**Activity**
Copy each line of the records that holds the string "SilkS".

**Data provided**
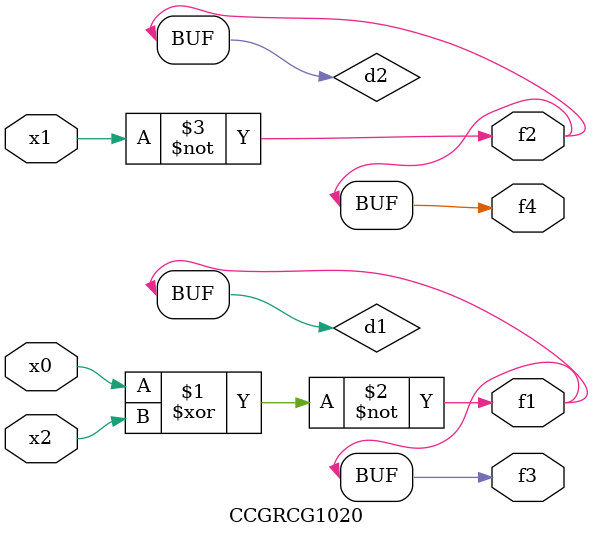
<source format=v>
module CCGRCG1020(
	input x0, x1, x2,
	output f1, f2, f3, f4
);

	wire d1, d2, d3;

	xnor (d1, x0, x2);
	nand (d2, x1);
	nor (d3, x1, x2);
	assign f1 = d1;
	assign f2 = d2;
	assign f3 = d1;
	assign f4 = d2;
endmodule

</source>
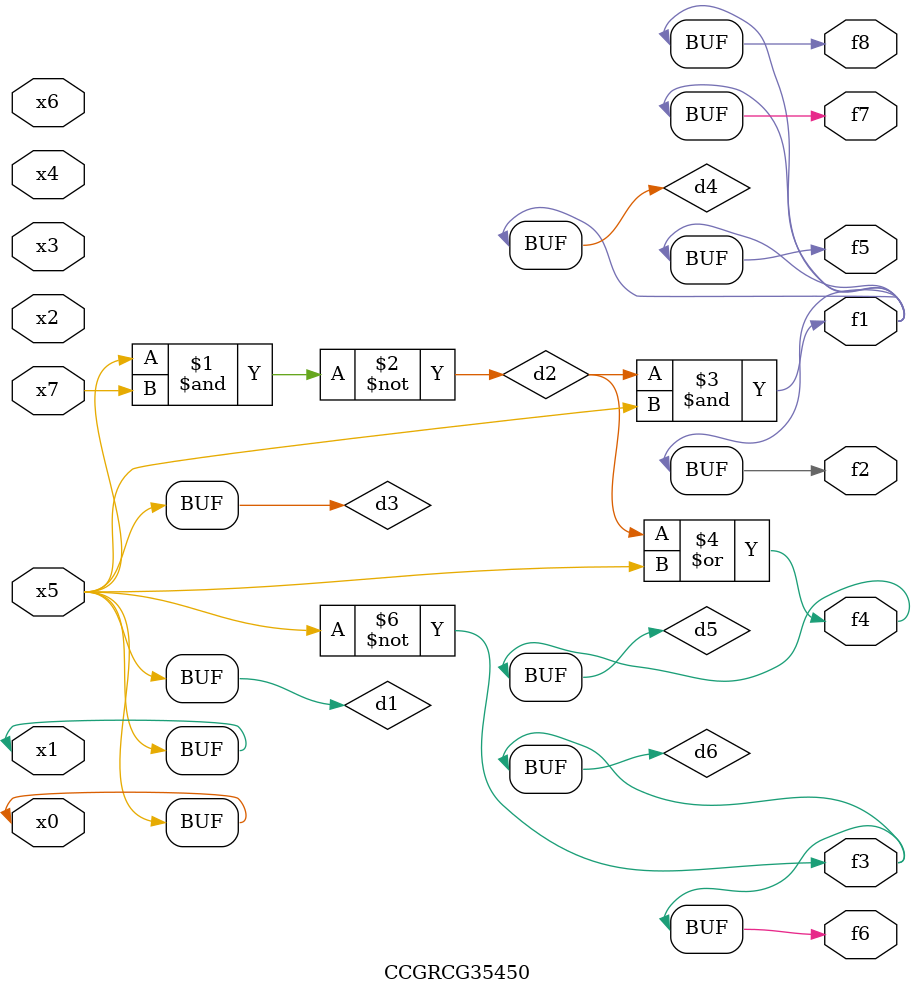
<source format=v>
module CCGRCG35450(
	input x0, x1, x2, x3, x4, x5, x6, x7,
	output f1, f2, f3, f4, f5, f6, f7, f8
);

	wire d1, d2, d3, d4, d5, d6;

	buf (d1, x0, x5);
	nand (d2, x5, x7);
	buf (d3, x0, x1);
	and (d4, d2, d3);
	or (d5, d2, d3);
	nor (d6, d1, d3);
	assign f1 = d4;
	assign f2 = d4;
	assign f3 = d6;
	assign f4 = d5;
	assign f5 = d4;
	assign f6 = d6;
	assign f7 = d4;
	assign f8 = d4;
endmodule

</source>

---

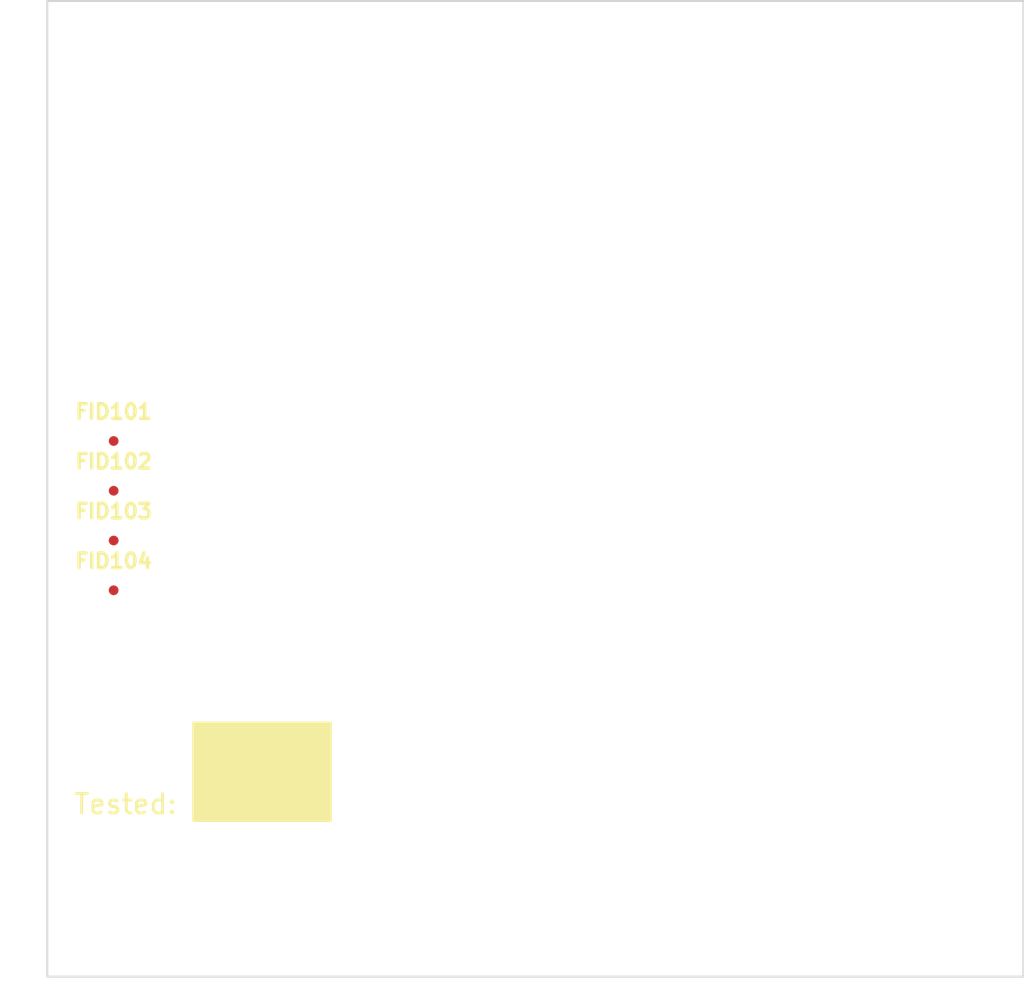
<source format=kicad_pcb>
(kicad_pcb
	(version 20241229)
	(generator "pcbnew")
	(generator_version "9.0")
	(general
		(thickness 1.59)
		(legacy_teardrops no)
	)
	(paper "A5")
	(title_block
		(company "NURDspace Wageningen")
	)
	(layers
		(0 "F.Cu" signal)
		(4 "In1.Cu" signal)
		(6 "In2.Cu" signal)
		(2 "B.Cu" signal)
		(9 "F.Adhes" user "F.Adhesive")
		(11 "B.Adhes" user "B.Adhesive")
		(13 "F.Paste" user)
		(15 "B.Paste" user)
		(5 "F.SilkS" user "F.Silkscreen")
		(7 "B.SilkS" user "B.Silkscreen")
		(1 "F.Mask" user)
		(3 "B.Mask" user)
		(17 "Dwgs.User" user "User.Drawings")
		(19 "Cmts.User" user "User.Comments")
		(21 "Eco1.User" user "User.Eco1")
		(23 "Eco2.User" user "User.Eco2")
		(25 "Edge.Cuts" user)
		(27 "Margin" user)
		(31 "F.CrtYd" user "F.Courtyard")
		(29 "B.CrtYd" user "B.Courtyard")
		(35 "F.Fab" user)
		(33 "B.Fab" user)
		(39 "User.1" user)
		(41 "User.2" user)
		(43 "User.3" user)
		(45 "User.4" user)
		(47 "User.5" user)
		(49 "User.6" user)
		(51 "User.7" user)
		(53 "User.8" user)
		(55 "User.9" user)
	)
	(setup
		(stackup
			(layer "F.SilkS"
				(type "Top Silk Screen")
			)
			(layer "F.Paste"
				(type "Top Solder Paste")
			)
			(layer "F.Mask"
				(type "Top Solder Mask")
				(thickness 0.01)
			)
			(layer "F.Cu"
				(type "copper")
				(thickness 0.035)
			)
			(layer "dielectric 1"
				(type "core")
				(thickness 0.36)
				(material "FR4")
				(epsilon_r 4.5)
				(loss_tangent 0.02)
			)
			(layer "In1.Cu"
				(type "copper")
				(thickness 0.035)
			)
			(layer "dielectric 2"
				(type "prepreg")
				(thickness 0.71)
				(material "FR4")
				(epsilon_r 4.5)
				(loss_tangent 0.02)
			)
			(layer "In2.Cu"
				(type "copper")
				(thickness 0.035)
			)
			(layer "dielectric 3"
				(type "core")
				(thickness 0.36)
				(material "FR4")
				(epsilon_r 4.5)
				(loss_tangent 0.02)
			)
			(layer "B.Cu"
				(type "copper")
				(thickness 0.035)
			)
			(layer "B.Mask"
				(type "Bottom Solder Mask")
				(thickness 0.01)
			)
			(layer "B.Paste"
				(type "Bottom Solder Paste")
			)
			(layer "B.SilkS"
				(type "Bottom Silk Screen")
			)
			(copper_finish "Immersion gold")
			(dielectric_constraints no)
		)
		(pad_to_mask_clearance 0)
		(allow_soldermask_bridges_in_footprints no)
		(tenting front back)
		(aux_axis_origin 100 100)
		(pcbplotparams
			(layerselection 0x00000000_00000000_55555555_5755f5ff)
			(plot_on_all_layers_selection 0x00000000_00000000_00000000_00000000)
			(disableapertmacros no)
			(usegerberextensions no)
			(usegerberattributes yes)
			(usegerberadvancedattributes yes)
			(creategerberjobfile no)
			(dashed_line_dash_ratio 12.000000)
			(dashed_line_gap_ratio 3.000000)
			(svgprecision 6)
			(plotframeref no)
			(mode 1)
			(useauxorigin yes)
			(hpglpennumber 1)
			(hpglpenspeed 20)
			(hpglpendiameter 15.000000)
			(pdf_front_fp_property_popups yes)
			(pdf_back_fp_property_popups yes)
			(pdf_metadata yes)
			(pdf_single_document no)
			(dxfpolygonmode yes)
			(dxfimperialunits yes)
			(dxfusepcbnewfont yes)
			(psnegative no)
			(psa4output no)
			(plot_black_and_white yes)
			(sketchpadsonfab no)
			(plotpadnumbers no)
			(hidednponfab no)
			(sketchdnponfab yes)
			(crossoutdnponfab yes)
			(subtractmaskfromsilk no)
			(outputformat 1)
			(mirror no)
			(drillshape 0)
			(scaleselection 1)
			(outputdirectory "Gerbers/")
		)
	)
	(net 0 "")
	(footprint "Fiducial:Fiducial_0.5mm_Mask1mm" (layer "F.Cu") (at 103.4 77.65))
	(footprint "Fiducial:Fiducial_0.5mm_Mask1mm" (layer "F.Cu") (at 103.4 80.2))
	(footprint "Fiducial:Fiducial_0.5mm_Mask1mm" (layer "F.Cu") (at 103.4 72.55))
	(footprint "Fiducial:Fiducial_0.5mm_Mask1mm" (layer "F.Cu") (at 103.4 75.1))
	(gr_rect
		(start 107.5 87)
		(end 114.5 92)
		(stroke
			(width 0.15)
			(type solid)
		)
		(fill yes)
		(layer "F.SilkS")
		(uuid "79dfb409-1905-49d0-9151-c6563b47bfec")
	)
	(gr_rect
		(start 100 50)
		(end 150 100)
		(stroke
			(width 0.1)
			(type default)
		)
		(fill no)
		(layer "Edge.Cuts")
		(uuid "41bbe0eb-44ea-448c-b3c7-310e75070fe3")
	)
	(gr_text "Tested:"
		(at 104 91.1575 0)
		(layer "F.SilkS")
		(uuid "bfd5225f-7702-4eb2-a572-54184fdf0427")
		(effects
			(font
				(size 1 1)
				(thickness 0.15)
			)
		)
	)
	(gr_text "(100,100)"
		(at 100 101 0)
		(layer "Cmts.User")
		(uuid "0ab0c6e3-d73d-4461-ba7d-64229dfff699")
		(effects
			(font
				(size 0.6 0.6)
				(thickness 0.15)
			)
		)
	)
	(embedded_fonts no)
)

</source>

==

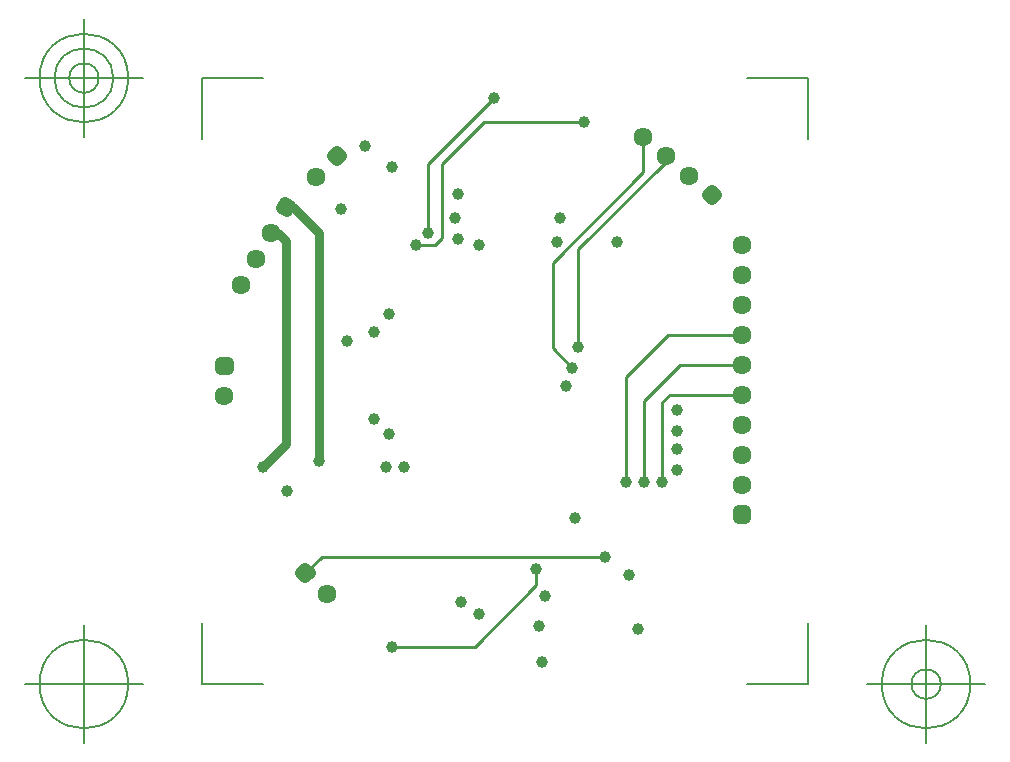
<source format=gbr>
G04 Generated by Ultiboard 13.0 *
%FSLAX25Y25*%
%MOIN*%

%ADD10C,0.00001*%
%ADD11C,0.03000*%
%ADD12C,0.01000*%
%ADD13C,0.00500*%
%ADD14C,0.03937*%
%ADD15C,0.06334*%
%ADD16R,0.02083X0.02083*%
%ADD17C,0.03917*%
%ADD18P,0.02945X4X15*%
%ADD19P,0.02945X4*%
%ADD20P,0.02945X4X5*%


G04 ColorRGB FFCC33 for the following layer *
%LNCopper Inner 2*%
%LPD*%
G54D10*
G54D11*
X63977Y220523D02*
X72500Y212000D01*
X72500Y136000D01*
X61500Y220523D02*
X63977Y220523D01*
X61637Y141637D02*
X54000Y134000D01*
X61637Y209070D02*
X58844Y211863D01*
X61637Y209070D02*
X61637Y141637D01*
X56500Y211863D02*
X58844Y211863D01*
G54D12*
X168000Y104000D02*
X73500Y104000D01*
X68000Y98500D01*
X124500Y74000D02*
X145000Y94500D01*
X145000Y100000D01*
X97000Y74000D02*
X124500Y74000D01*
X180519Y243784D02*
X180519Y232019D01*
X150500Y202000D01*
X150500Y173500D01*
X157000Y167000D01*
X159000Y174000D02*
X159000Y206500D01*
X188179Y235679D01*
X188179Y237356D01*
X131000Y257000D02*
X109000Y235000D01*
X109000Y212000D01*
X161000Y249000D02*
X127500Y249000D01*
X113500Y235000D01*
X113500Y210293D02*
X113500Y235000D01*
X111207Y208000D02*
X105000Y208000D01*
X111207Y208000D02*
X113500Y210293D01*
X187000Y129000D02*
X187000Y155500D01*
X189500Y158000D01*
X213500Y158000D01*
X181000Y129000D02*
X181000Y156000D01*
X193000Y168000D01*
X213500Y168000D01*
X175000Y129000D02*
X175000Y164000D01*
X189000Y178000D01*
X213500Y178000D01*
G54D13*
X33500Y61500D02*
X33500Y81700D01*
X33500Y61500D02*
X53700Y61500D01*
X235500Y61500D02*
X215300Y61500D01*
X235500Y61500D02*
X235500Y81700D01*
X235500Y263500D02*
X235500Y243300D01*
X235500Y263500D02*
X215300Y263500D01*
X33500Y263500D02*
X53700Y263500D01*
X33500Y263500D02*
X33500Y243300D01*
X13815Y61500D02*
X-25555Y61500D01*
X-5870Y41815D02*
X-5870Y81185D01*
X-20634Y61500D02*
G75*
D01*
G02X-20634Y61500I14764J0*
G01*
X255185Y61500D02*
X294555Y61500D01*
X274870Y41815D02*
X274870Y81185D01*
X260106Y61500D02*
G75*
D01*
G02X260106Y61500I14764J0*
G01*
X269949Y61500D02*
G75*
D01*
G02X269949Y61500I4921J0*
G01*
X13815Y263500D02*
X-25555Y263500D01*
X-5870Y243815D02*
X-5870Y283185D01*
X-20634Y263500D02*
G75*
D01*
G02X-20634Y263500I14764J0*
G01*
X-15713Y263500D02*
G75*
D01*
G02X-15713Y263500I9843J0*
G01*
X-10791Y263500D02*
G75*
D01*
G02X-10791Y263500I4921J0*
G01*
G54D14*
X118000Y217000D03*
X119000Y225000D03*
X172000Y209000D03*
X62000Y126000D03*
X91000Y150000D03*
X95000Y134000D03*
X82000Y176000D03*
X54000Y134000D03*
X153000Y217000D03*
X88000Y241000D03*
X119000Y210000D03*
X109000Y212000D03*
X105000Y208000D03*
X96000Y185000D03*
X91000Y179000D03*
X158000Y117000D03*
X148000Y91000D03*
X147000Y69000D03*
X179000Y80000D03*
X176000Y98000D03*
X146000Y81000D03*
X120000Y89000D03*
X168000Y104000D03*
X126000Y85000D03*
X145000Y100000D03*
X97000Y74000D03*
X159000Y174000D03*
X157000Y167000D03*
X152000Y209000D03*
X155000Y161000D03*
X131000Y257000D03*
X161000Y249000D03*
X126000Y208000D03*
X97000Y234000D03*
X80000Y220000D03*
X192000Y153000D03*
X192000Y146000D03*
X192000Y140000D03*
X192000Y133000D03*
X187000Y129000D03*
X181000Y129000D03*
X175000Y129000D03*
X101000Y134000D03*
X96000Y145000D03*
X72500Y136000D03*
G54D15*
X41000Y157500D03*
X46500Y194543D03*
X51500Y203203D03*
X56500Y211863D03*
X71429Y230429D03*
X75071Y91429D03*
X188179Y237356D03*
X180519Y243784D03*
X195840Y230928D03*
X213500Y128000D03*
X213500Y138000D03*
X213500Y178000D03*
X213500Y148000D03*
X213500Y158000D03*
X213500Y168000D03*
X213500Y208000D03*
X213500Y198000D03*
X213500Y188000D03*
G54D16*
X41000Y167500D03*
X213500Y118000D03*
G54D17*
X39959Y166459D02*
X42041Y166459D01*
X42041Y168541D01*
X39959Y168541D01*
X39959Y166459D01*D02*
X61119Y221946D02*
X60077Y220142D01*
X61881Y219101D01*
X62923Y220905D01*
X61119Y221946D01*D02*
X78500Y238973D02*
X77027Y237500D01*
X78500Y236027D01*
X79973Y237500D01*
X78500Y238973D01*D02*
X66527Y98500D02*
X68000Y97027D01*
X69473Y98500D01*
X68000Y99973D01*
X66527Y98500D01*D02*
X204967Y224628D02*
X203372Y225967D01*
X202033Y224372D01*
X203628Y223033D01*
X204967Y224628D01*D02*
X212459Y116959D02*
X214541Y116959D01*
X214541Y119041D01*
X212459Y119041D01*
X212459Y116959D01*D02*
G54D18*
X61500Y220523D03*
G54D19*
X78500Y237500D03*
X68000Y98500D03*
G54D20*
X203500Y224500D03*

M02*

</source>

**Response area**
		(5 "F.SilkS" user "F.Silkscreen")
		(7 "B.SilkS" user "B.Silkscreen")
			(layer "F.SilkS"
			(layer "B.SilkS"
		(layer "F.SilkS")
		(layer "F.SilkS")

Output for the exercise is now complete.